ConnectX-5 Ex VPI drops packets while performing RDMA write.

Hello,

I am working on RoCE IP core for FPGA and I have some problems regarding dropped packet. Adapter used in this project is ConnectX-5 Ex VPI.

I’m trying to perform RDMA write operation and it works for transfers of size below 256 kB. When I try to transfer more, e.g. 512 kB, adapter receive only 66 packets (this number is constant accross multiple tries) and the rest is (I assume) dropped. This number is taken from available hardware counters which also shows that no error occured. This happens if I’m sending one packet after another without pause between them.

If I insert pause between subsequent packets it gets better and eventually (with increasing duration of the pause) results in success. Unfortunately this results in throughput about 5 % of the bandwidth. I have few ideas about what could cause this kind of behaviour:

  • Adapter is not ready to work in full speed - which seems not very likely to me.
  • PCIe transaction is taking too long to initialize which results in overflow of the internal buffers - I tried to place pause only between the first (as it contains address and length) and the second packet but with the same result.
  • Adapter contains buffers which for some reason overflow - maybe it waits for some kind of trigger before is starts PCIe transaction. Maybe there is a threshold (set to too high value) which triggers PCIe transaction when there is enough data in the buffer.
  • Flow control is needed to correct functioning. This seems like a true to me but not for so small amout of data.
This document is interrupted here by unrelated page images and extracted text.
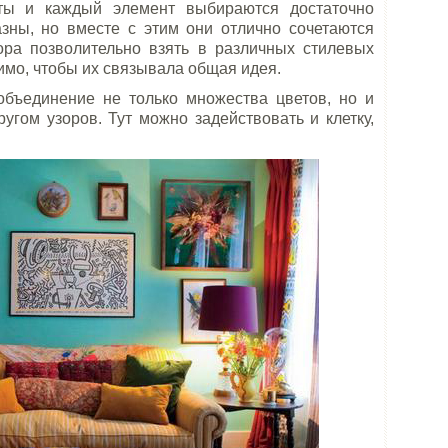
ты и каждый элемент выбираются достаточно
азны, но вместе с этим они отлично сочетаются
ора позволительно взять в различных стилевых
имо, чтобы их связывала общая идея.
бъединение не только множества цветов, но и
угом узоров. Тут можно задействовать и клетку,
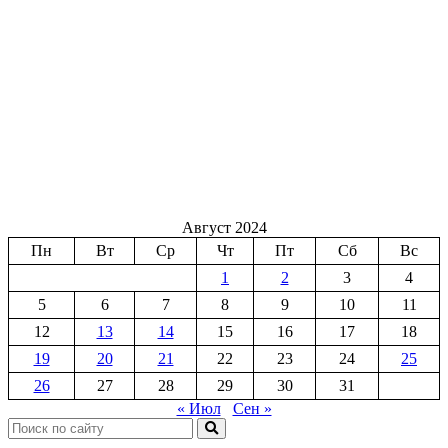
Август 2024
Пн
Вт
Ср
Чт
Пт
Сб
Вс
1
2
3
4
5
6
7
8
9
10
11
12
13
14
15
16
17
18
19
20
21
22
23
24
25
26
27
28
29
30
31
« Июл
Сен »
Поиск:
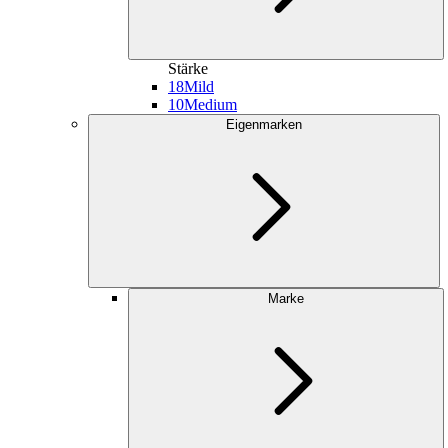
Stärke
18
Mild
10
Medium
Eigenmarken
Marke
I would really appretiate help in this matter as I know nothing about internal architecture of the adapter.

Thank you very much.

Hi Jakub,

I have reviewed your questions and for further investigation i suggest to open a support case at

networking-support@nvidia.com

According to our records your account have support contract that is expired

In order to renew the support contract , please contact Networking-contracts@nvidia.com

Thanks,

Samer

Hi Samer,

I already found the problem. It was the absence of any kind of control flow mechanism. It works fine now.

Thank you,

Jakub